The $40-million redevelopment of Nathan Phillips Square at city hall marked a milestone with a rededication of the 32-year-old peace garden in its new location along the western boundary of the square May 18. The ceremony drew the curtain on a decade of drama, tears and anger over the city’s plans to move the garden away from its central location and modernize its design.
“We stand on holy ground,” Fr. Massey Lombardi told about 300 people gathered at the new peace garden before he and Mayor John Tory relit the eternal flame from Hiroshima and added water from Nagasaki to the reflecting pool.
From 1982 to 1984, it was Lombardi, as head of the Archdiocese of Toronto’s now defunct office of justice and peace, who led a campaign to have the peace garden placed in front of City Hall, where nobody could miss it. Lombardi travelled to Japan to collect water from the fountain which commemorates 75,000 killed by the nuclear attack on Nagasaki. He worked with Canadian Hiroshima survivor Setsuko Thurlow to persuade Hiroshima mayor Takeshi Araki to share his city’s eternal flame at ground zero with Toronto.
The first shovel of sod for the garden was turned by then-Prime Minister Pierre Trudeau. The garden was officially inaugurated by Queen Elizabeth II. The eternal flame was lit and the water of peace added by Pope John Paul II in 1984.
When Toronto decided the square in front of City Hall needed a facelift in 2005, Lombardi and activists at the city’s Hiroshima Day Coalition reacted with horror.

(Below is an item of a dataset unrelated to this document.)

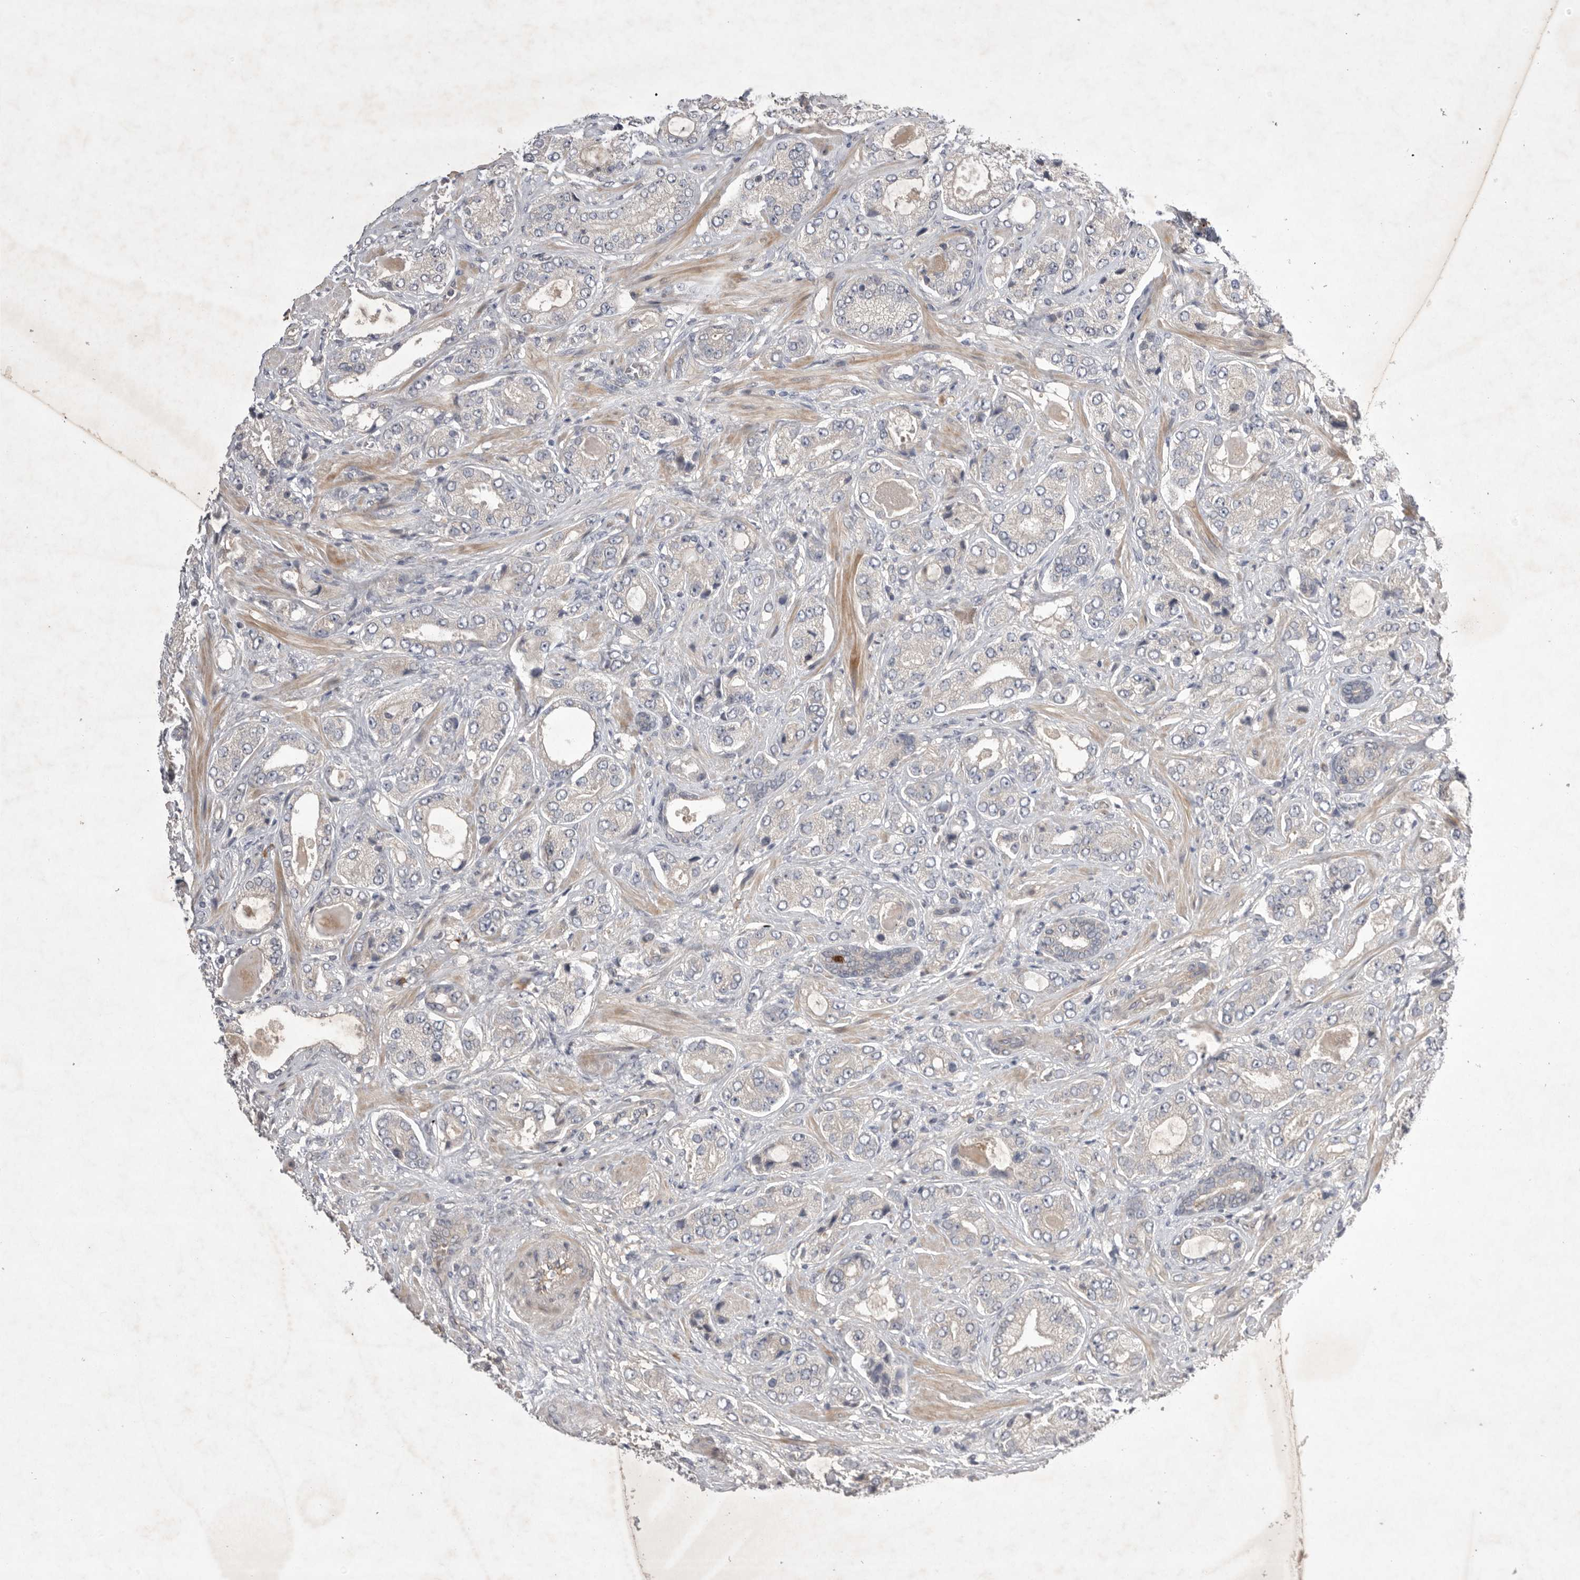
{"staining": {"intensity": "negative", "quantity": "none", "location": "none"}, "tissue": "prostate cancer", "cell_type": "Tumor cells", "image_type": "cancer", "snomed": [{"axis": "morphology", "description": "Normal tissue, NOS"}, {"axis": "morphology", "description": "Adenocarcinoma, High grade"}, {"axis": "topography", "description": "Prostate"}, {"axis": "topography", "description": "Peripheral nerve tissue"}], "caption": "This is an immunohistochemistry histopathology image of prostate high-grade adenocarcinoma. There is no expression in tumor cells.", "gene": "NRCAM", "patient": {"sex": "male", "age": 59}}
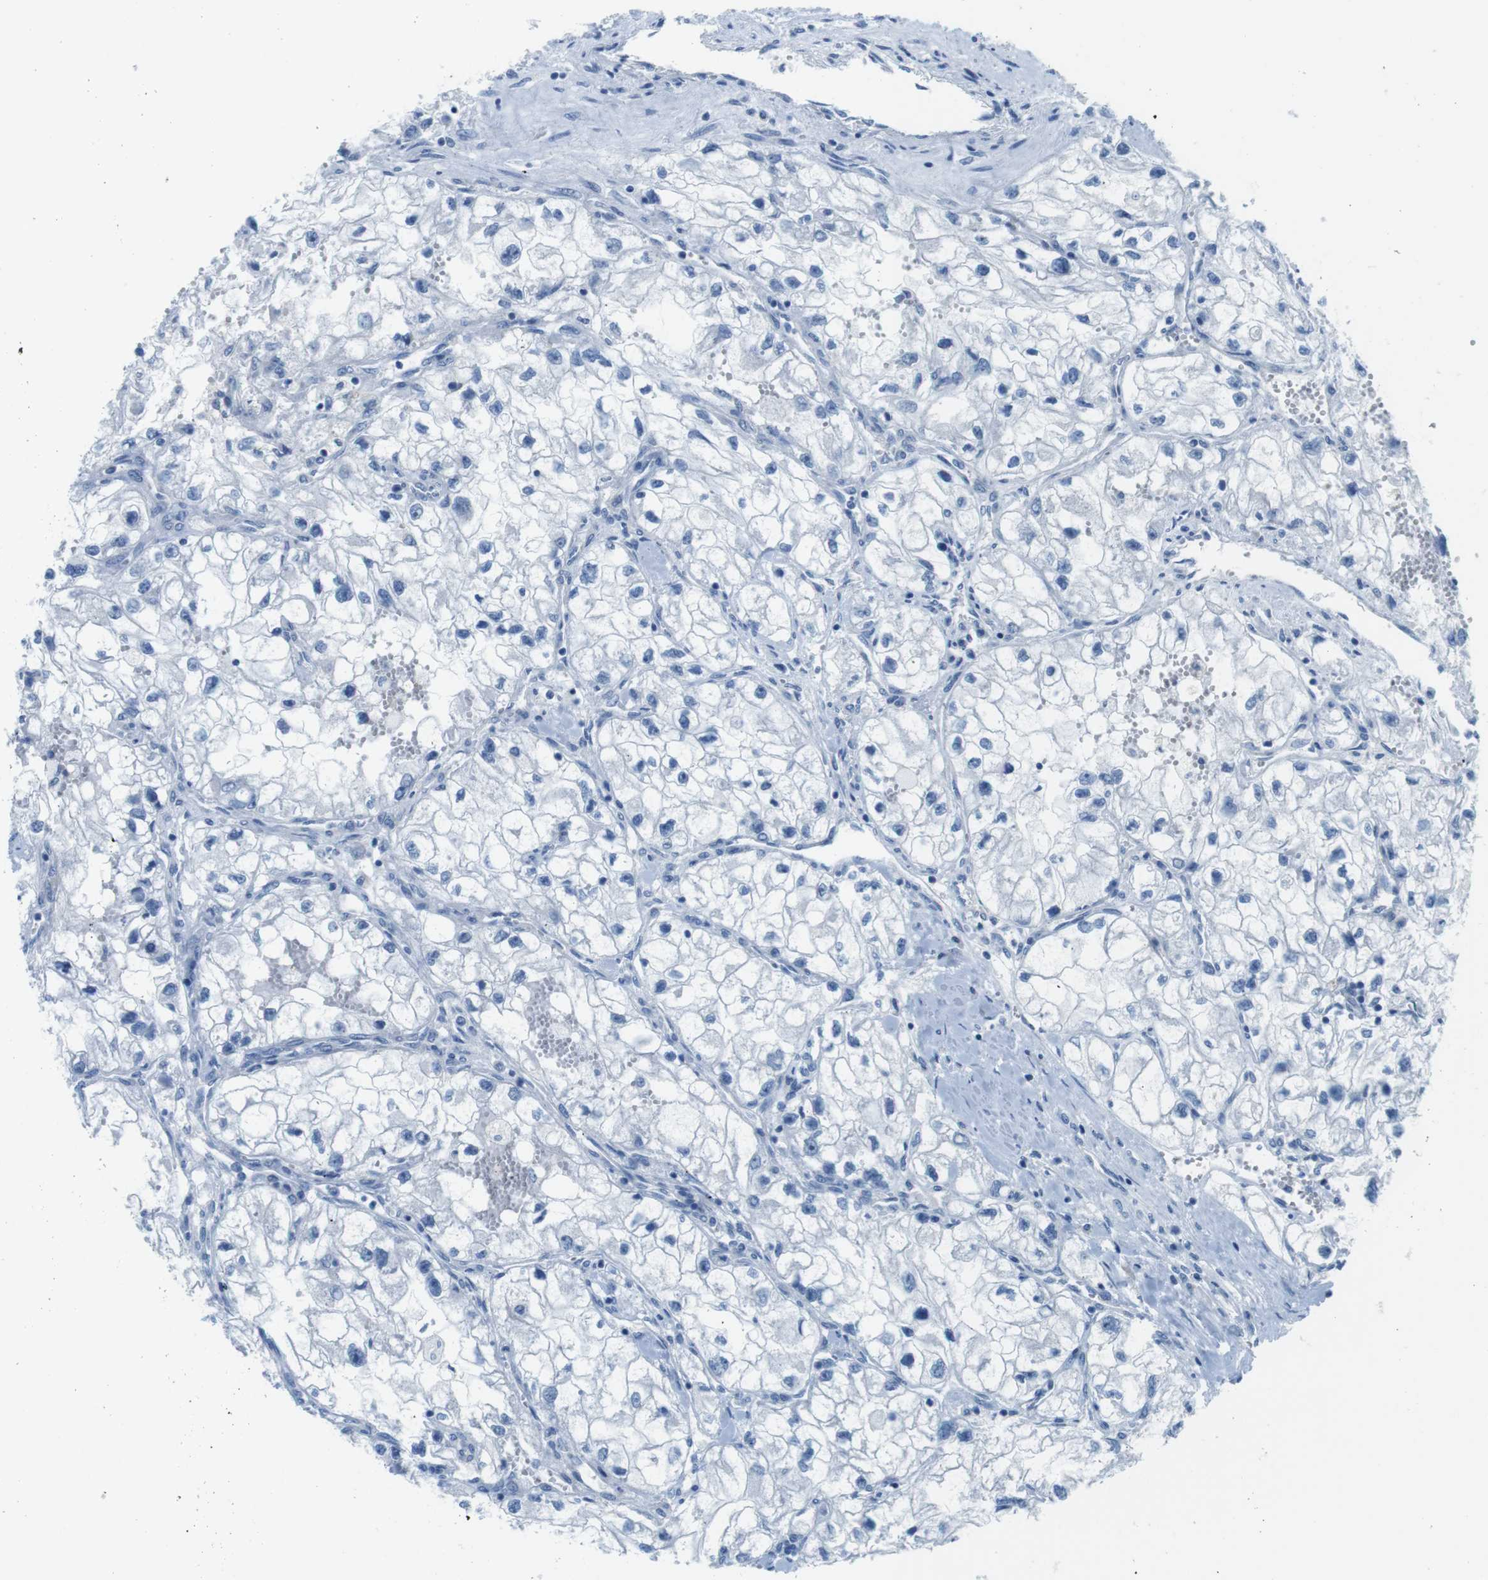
{"staining": {"intensity": "negative", "quantity": "none", "location": "none"}, "tissue": "renal cancer", "cell_type": "Tumor cells", "image_type": "cancer", "snomed": [{"axis": "morphology", "description": "Adenocarcinoma, NOS"}, {"axis": "topography", "description": "Kidney"}], "caption": "A high-resolution histopathology image shows immunohistochemistry (IHC) staining of renal cancer, which demonstrates no significant positivity in tumor cells. (Brightfield microscopy of DAB IHC at high magnification).", "gene": "EIF2B5", "patient": {"sex": "female", "age": 70}}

Thurlow, who was 13 when she witnessed the city of her birth enveloped in an apocalyptic fireball, wept in frustration 10 years ago when she explained to this reporter what was at stake in the redesign of the peace garden.
“How do you explain that to the people of Hiroshima and Nagasaki, the people who shared something almost sacred to them?” Thurlow said in 2005.
The initial redesign for the garden included few elements from the original. A black granite wall replaced the pavilion as the central feature of the garden. The pavilion, designed by city architect Ken Greenberg, with its symbolically damaged roof and missing walls made explicit reference to the destructive power of nuclear weapons. Lombardi wondered what a black wall said about anything.
“Isn’t there any sense of legacy?” he asked at the time. “Isn’t there any sense of history? Isn’t there any sense of continuity? Or is everything up for grabs?”
In the end, the pavilion was preserved. It still stands beside the eternal flame and the flowing water as a warning about the cost of war in the nuclear age. The final design of the new garden won a 2016 National Award for PLANT Architect Inc. from the Canadian Society of Landscape Architects.
The new garden is larger than the old, and with more flowers and trees looks more like a garden. It also has space for gatherings of anywhere from 40 to 4,000 people. The peace garden as a focal point for protest was an essential demand of the Hiroshima Day Coalition, which has commemorated the Aug. 6, 1945 first use of nuclear weapons at the site every year since it was opened. The protest function of the peace garden was praised by Tory at the rededication ceremony. He called the garden “a refreshed and renewed place at the heart of our democracy.”
“As with most things around here, there was some controversy,” Tory conceded. But before protest, the garden’s first function is to help us remember the dead and the dying of our many wars, said Toronto poet laureate Anne Michaels.
“For over 14,000 years we’ve used flowers to honour the dead. Perhaps the first garden was a grave,” she said. “Memory is a moral muscle and it must be exercised. This garden is an act of memory.”
For Thurlow, the retired Toronto social worker who saw flesh melt off people when she was just a girl, our memory of war — nuclear and otherwise — should inspire the city to action.
“I hope that our peace garden will continue to be a beacon for Torontonians, to inspire us to take action for peace,” she said before she added the water from Nagasaki to the reflecting pool.
As far as Thurlow is concerned, there’s plenty to protest.
“We have all been forced to live in the shadow of apocalyptic destruction,” she said. “We are hostages of nuclear weapons states — nuclear weapons states who have failed to live up to their legal obligations (under the 1970 nuclear non-proliferation treaty).”
For Lombardi, who had invested so much of his hope and faith in the garden 30 years ago, the only words that would suffice were the peace prayer of St. Francis — “Make me an instrument of your peace…” he prayed before lighting the eternal flame with Tory.
For St. John Paul II, who spoke so often of the healing and purification of memory, that the world’s most diverse city finally managed to remember its dedication to peace would have been a small triumph.
“To remember Hiroshima is to commit oneself to peace,” the sainted John Paul said in 1981. “Let us promise our fellow human beings that we will work untiringly for disarmament and the banishing of all nuclear weapons.”
For the retired Lombardi, the peace garden will always stand for unfinished business.
“It is a reminder of the gap between what is and what might be,” he said.